**** Study text ****
Scott Emmons

Wiki Contributions


Thanks for writing this! I appreciate it and hope you share more things that you write faster without totally polishing everything.

One word of caution I'd share is: beware of spending too much effort running experiments on toy examples. I think toy examples are useful to gain conceptual clarity. However, if your idea is primarily empirical (such as an improvement to a deep neural network architecture), then I would recommend spending basically zero time running toy experiments.

With deep learning, it's often the case that improvements on toy examples don't scale to being improvements on real examples. In my experience, lots of papers in reinforcement learning don't actually work because the authors only tried out the method on toy examples. (Or, they tried out the method on more complex examples, but they didn't publish those experiments because the method didn't work.) So trying out a new empirical method on a toy example provides little information about how valuable the empirical method will be on real examples.

The flipside of this warning is advice: for empirical projects, test your idea on as diverse and complex a set of tasks as is possible. The good empirical ideas are few, and extensive empirical testing is the best way a researcher can determine if their idea will stand the test of time.

When running diverse and complex experiments, it is still important to design the simplest possible experiment that will be informative, as Lawrence describes in the section "Mock or simplify difficult components." I suggest being simple (such as Lawrence's example of using text-davinci-003 instead of finetuning one's own model) rather than being toy (using a tiny or hard-coded language model).
****
In the comment on toy experiments, what does Lawrence's example propose using in place of finetuning one's own model?
**** Record extracts ****
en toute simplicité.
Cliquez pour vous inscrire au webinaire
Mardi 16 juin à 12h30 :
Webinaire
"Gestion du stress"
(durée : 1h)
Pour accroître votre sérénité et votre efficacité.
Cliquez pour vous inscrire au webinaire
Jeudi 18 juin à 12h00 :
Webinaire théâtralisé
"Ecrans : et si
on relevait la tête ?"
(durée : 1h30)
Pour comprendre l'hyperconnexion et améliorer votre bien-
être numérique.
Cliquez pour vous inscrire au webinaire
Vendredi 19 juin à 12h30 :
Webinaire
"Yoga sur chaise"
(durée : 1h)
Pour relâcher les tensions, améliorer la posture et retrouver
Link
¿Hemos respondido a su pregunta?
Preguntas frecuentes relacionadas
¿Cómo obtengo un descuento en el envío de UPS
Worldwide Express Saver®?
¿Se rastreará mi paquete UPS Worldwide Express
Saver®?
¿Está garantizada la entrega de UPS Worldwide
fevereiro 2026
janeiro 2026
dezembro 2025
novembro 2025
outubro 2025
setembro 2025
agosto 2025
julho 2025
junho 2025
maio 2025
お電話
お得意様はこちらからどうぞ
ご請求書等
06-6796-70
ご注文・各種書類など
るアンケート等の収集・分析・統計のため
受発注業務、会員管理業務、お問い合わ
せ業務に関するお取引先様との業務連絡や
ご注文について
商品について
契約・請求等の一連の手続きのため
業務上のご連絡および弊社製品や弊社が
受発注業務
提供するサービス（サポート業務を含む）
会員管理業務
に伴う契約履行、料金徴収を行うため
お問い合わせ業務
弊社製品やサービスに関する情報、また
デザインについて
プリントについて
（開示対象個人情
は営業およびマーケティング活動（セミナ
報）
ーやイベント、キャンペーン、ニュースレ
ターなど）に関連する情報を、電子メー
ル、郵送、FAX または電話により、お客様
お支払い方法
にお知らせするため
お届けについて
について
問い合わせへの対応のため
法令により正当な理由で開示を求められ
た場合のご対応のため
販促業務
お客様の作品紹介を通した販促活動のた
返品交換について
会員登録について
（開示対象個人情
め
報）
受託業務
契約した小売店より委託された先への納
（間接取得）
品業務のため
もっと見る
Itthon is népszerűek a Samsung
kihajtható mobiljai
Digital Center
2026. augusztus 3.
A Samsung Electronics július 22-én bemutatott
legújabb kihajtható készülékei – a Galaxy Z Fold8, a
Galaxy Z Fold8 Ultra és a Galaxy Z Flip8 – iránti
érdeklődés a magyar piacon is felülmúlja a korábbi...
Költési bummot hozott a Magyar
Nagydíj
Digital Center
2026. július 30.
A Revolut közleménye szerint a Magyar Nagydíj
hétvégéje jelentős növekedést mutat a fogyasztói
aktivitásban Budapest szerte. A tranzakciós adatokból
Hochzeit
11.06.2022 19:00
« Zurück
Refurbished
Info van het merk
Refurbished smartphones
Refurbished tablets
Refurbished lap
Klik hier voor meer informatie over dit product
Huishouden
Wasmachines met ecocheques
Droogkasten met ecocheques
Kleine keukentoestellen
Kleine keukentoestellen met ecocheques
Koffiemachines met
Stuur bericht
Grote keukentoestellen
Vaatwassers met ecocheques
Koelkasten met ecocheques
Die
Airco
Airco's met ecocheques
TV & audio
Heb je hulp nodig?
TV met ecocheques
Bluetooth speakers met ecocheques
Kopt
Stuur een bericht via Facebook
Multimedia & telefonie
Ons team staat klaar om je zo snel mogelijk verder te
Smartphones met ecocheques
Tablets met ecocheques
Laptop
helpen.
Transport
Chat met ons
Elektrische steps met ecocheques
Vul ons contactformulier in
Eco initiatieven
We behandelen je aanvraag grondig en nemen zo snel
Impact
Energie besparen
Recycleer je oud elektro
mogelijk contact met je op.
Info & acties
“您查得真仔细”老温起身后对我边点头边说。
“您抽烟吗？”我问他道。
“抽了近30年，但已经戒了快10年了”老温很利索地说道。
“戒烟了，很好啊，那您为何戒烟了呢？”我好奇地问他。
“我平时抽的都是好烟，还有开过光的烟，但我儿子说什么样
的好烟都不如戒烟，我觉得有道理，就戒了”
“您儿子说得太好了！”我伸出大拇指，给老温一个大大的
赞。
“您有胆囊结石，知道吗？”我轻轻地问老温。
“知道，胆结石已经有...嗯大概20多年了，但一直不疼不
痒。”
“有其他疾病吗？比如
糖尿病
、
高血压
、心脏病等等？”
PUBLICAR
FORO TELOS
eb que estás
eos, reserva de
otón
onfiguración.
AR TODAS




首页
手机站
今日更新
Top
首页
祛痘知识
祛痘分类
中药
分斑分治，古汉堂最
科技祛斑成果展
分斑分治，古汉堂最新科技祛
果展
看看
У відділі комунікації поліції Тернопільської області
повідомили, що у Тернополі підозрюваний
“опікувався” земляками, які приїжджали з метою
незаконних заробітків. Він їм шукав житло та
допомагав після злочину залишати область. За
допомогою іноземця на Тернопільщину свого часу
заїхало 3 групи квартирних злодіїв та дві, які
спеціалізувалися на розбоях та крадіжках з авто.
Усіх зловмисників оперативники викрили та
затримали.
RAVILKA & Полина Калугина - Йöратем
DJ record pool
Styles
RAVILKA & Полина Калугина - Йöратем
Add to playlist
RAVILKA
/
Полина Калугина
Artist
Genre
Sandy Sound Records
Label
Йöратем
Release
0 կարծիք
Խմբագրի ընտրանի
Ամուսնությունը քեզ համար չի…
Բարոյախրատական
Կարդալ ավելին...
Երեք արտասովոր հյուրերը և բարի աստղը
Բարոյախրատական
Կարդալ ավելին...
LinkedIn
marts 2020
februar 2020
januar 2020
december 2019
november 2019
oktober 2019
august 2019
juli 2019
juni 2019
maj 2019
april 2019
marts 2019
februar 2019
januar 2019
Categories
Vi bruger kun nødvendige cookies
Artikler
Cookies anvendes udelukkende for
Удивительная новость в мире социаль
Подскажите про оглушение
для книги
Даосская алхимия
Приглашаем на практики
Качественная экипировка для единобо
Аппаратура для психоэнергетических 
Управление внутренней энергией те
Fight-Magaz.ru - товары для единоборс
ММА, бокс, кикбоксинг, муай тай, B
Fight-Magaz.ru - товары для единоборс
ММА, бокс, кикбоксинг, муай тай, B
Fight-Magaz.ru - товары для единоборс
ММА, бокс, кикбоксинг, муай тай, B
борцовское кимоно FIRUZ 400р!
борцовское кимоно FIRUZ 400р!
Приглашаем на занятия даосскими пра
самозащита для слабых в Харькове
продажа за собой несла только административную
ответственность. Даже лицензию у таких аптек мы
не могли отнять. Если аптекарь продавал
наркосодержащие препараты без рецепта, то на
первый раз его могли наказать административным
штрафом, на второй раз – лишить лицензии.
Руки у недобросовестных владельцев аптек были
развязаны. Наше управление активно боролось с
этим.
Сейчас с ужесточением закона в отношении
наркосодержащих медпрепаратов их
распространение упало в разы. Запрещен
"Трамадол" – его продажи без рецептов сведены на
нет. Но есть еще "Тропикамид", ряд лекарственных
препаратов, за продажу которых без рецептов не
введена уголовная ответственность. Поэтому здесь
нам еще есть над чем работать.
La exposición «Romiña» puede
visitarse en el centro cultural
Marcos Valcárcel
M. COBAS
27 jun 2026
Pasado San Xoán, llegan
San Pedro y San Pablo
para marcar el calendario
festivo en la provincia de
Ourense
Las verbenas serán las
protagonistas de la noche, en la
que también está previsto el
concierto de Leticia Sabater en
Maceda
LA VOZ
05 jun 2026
****
* Reply to the exercise *
text-davinci-003